■ TEXT BLOCK
※ ※ ※

Performance Tuning Basics

SPG99 already performs an important part of tuning automatically: Compute calculates the baseline PostgreSQL configuration on its own based on profile, workload type, and available resources. Therefore, the main task for the user is to work correctly with connections, queries, and observability, rather than manually set dozens of low-level parameters.

1. Control the number of connections

Even with a sufficiently high max_connections, too many simultaneous connections are harmful:

• overhead inside PostgreSQL increases;
• latency gets worse;
• Gateway pooling becomes less efficient;
• autoscale handoff becomes harder.

Recommended practice:

• for long-lived services, use a connection pool;
• for jobs and serverless workloads, open a connection only when needed and close it afterwards;
• do not treat a high max_connections value as a goal in itself.

2. Account for soft cold start

In SPG99, a sleeping database wakes up through soft basebackup and a thin startup image. This is faster than a heavy full restore, but the first attempt can still be noticeably slower than the warm path.

※ ※ ※

■ DATA EXTRACT
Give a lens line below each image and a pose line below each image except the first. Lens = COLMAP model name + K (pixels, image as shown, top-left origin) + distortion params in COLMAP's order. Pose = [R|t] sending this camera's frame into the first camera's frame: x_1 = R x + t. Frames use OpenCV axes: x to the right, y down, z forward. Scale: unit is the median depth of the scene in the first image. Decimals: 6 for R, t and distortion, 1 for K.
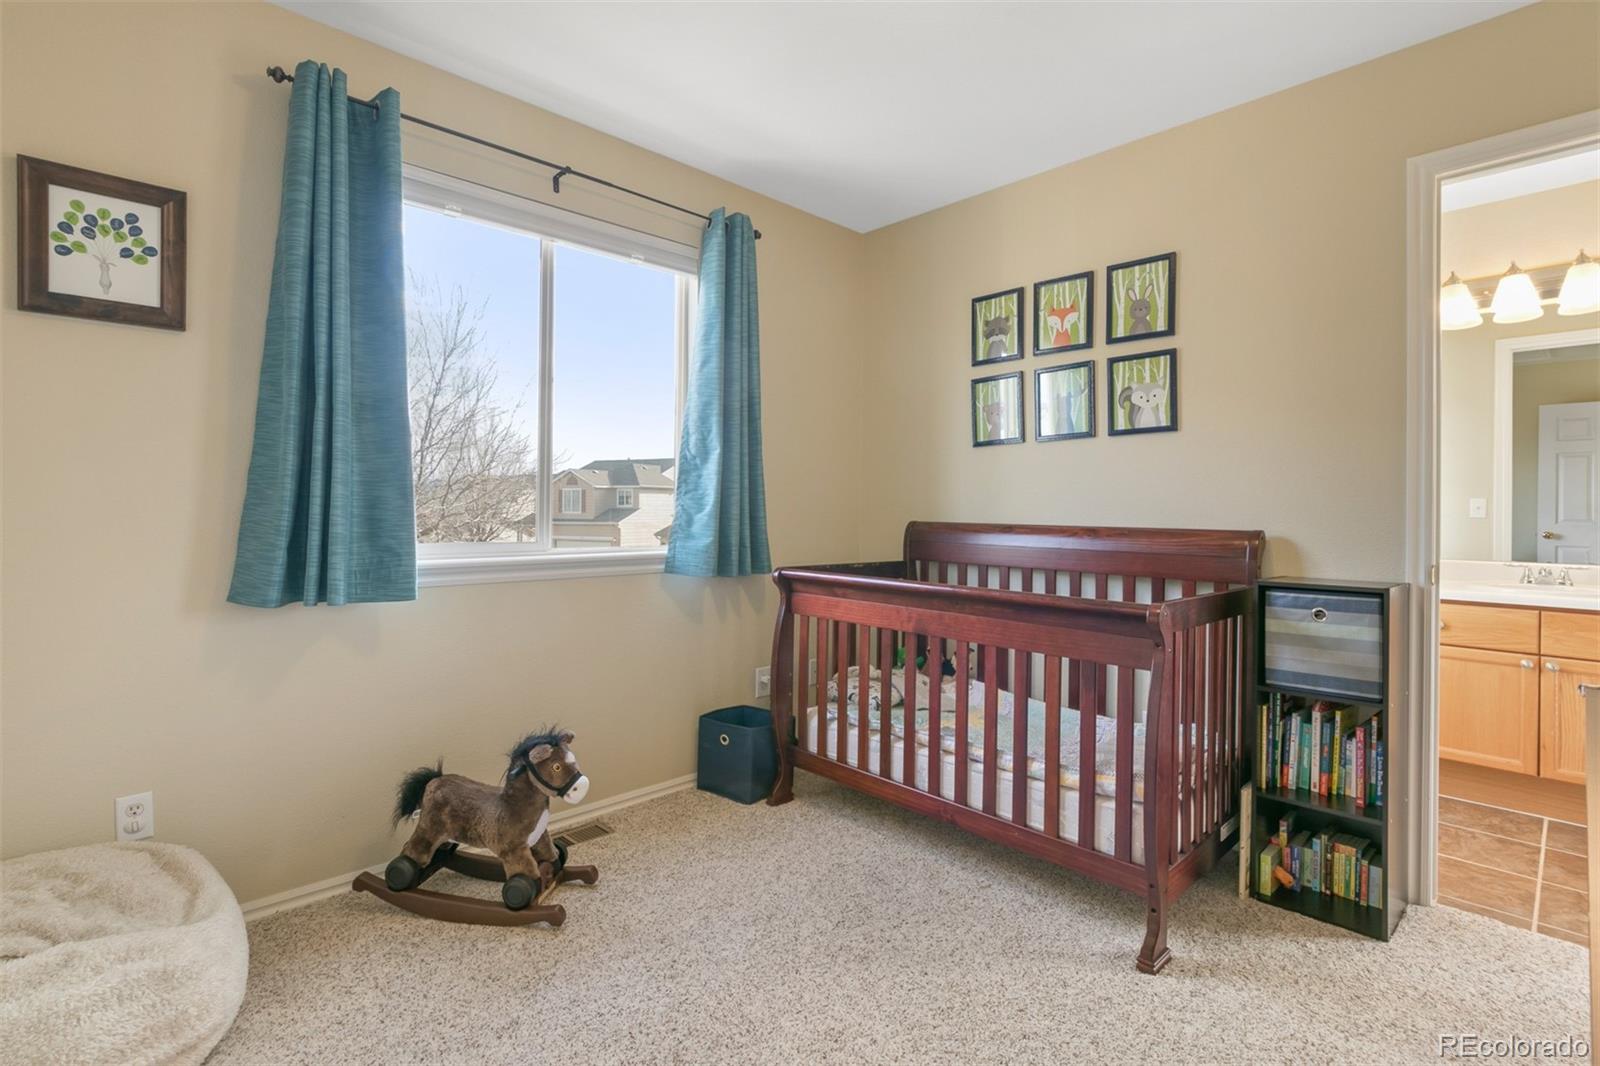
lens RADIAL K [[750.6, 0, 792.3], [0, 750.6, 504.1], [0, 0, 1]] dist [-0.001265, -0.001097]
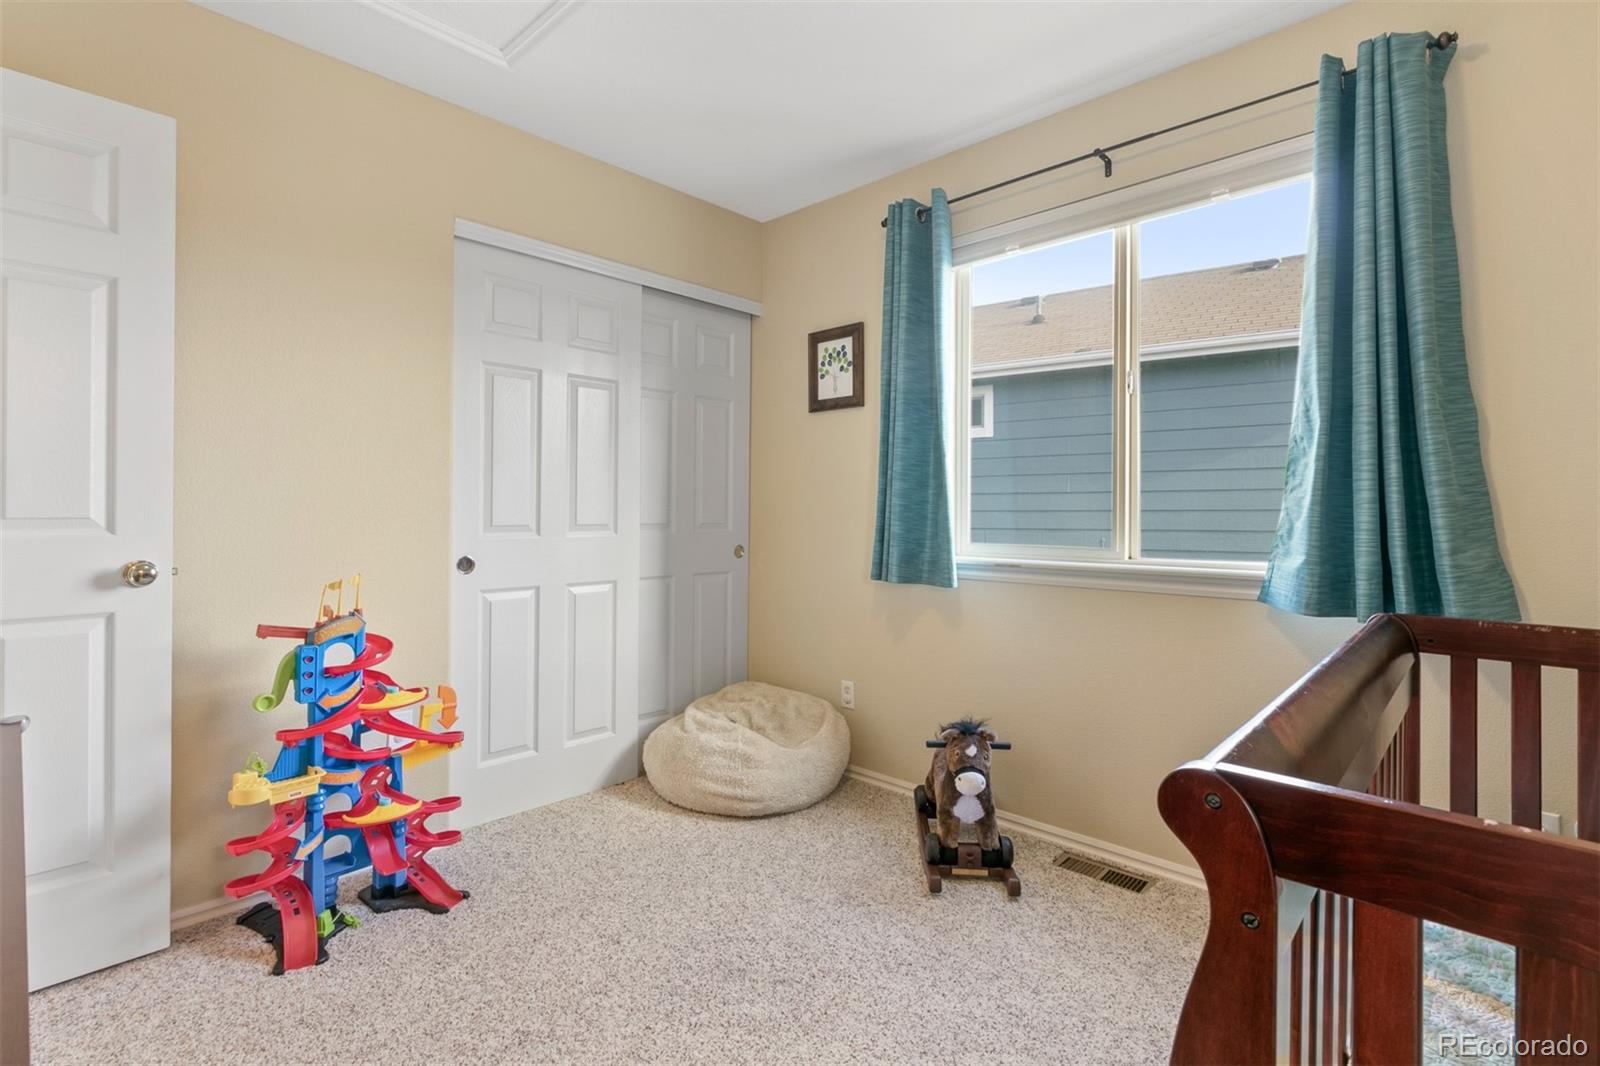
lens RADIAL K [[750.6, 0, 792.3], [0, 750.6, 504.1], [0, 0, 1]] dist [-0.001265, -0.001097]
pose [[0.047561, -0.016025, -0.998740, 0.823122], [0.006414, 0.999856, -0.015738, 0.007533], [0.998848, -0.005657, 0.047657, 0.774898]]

※ ※ ※

■ ASSIGNED TASK A
In the SPG99 performance tuning text, what does Compute use to calculate the baseline PostgreSQL configuration?
■ ASSIGNED TASK B
Continue the SPG99 performance tuning text from the end of its last sentence.

■ RESPONSE AREA A
Profile, workload type, and available resources.

■ RESPONSE AREA B
Therefore:

• the driver must support retry on connect;
• critical services should be prewarmed with a normal connect/check in advance;
• not every first slow connect should be treated as “the platform is broken.”

3. Do not break the autoscaler with session state unless it is truly needed

The new writer autoscaler uses generation handoff. What hurts it most is when the application creates many session-heavy connections without a real reason.

The worst patterns include:

• SET on long-lived sessions;
• temp tables;
• LISTEN/UNLISTEN;
• named prepared statements, if they can be avoided;
• long idle but pinned connections.

If the workload is truly stateless, Gateway and the autoscaler work much more efficiently.

4. Do not try to replace the managed configuration manually

The platform calculates the following on its own:

• shared_buffers;
• work_mem;
• maintenance_work_mem;
• effective_cache_size;
• max_connections;
• part of the parallelism parameters and internal spg99 settings.

Therefore, the standard recommendation is:

• do not tune these parameters globally by hand;
• do not try to use forbidden environment overrides;
• if you need a local experiment for one query, use SET LOCAL inside a transaction and measure the effect through metrics.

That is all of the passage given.